Available data section start

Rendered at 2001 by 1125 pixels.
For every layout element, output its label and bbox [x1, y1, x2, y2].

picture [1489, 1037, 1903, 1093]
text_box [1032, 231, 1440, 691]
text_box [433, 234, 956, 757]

Available data section end

- _What this task involves_
Set down only the lines running from the line with "For every layout" to the end of the entries above, both included, exactly as they stand.

- _Exercise solution_
For every layout element, output its label and bbox [x1, y1, x2, y2].

picture [1489, 1037, 1903, 1093]
text_box [1032, 231, 1440, 691]
text_box [433, 234, 956, 757]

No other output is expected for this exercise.